L’écrivain cherche dans l’histoire de son grand-père, Juif polonais exilé à Buenos Aires en 1928, l’origine du silence à la source de toute son œuvre.
« Il y a vingt-cinq ans, j’ai commencé à écrire un livre pour combattre le silence qui m’étouffe depuis que je suis né », explique l’écrivain et scénariste Santiago H. Amigorena en ouverture, avant de rappeler quelques titres de son œuvre autobiographique : Une Enfance laconique (1998), Une Jeunesse aphone (2000), Une Adolescence taciturne (2002). Il s’agit d’un silence hérité de celui de son grand-père, Vicente Rosenberg, heureux dans son exil argentin, avec sa femme Rosita, ses trois enfants qu’il adore, le magasin de meubles qu’il dirige, ses amis qu’il retrouve au café Tortoni, jusqu’à ce que les nouvelles de sa mère et de son frère, restés à Varsovie, deviennent désastreuses, à mesure que le joug nazi s’étend en Europe et que se met en place la « solution finale ».
Un roman bouleversant qui tisse l’Histoire et l’intime
L’écrivain a choisi de citer les lettres de son arrière-grand-mère Gustawa, prise au piège dans le ghetto de Varsovie, et de les éclairer par l’histoire de la destruction des Juifs d’Europe, dont les journaux parlaient alors si peu, et toujours dans les pages intérieures : « Les Allemands […] nous traitent comme des animaux. Dans les rues les gens meurent de faim, et on ne s’arrête même plus pour contempler les cadavres. Hier, j’ai vu par la fenêtre une femme qui faisait des allers et retours sur le trottoir. Elle a fait ça pendant des heures, son enfant mort dans les bras. Elle pleurait et elle hurlait et elle serrait son enfant mort et elle le montrait aux passants, aux centaines, aux milliers de passants. […] Heureusement que tu es loin d’ici, mon Wincenty chéri. Et heureusement que ta sœur a pu partir en Russie. »
Cette lettre, postée dans le ghetto de Varsovie le 6 septembre 1941, a été reçue par Vicente le matin du 13 octobre.

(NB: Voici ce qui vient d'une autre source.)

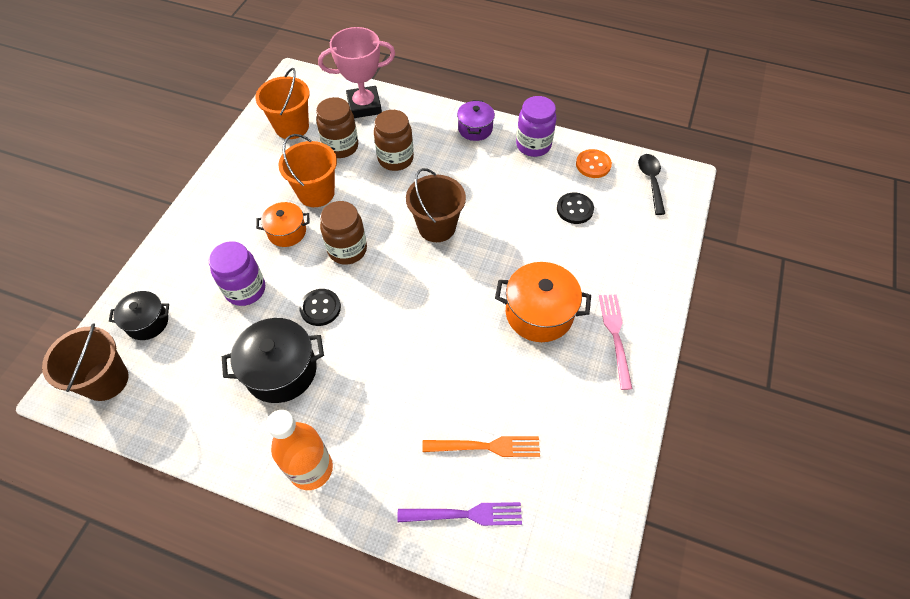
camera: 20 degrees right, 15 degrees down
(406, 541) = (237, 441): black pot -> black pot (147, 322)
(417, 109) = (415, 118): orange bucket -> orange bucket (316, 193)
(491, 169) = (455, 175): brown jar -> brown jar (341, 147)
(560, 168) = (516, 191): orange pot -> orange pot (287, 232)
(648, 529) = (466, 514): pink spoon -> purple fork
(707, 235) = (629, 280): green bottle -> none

L’auteur pointe la coïncidence de date qui fait que « ce même jour, à douze mille cinq cents kilomètres de Buenos Aires, pas très loin de Königsberg, dans la petite ville de Rastenburg, près de la Wolfsschanze, la tanière du loup, le quartier général de Hitler, le Reichsführer Heinrich Himmler rencontrait le chef de la SS et de la police du Gouvernement général, Friedrich-Wilhelm Krüger, et le chef de la SS et de la police du district de Lublin, Odilo Globocnik. […] [Ils] avaient passé deux heures ensemble à discuter sérieusement de ce qui deviendrait le premier massacre institutionnel et industrialisé de l’histoire de l’humanité. »
L’enferment dans le silence
Il est trop tard pour que Vicente fasse venir en Argentine sa mère et son frère Berl. Il s’en veut de ne pas avoir insisté davantage quand il en était encore temps, et surtout de ne pas être allé lui-même chercher sa mère durant les années 1930. Sa culpabilité et son impuissance le poussent à se retrancher dans un silence mortifère pour lui et sa famille. « Plus de mots. Plus de langues. Ni allemand, ni polonais, ni yiddish. Ni espagnol, ni argentin. Plus de mots. Plus de noms. Plus de noms pour rien. Ni pour la musique, ni pour le piano, ni pour la chaise, ni pour la table. Ni vitrine, ni magasin, ni rue, ni voiture, ni cheval, ni ville, ni pays, ni océan. Ni massacre. Ni douleur. Plus. De. Mots. » On laissera au lecteur le soin de découvrir le cauchemar récurrent de Vicente, qui éclaire le titre de façon bouleversante
Santiago H. Amigorena, qui cite Primo Levi, s’inscrit avec ce roman, de manière décentrée (au moins géographiquement), dans la littérature de la Shoah, et propose une réflexion sur le sens de l’oubli et de la mémoire ainsi qu’un hommage à son grand-père, qu’il a peu connu mais dont le silence hante toute son œuvre : « J’ai souvent écrit que l’oubli était plus important que la mémoire. J’ai souvent songé, comme Pasolini, que celui qui oublie jouit plus que celui qui se souvient. » C’est pourtant pour que la vie de ses grands-parents ne se perde pas dans l’oubli qu’il a écrit ce livre en forme de kaddish.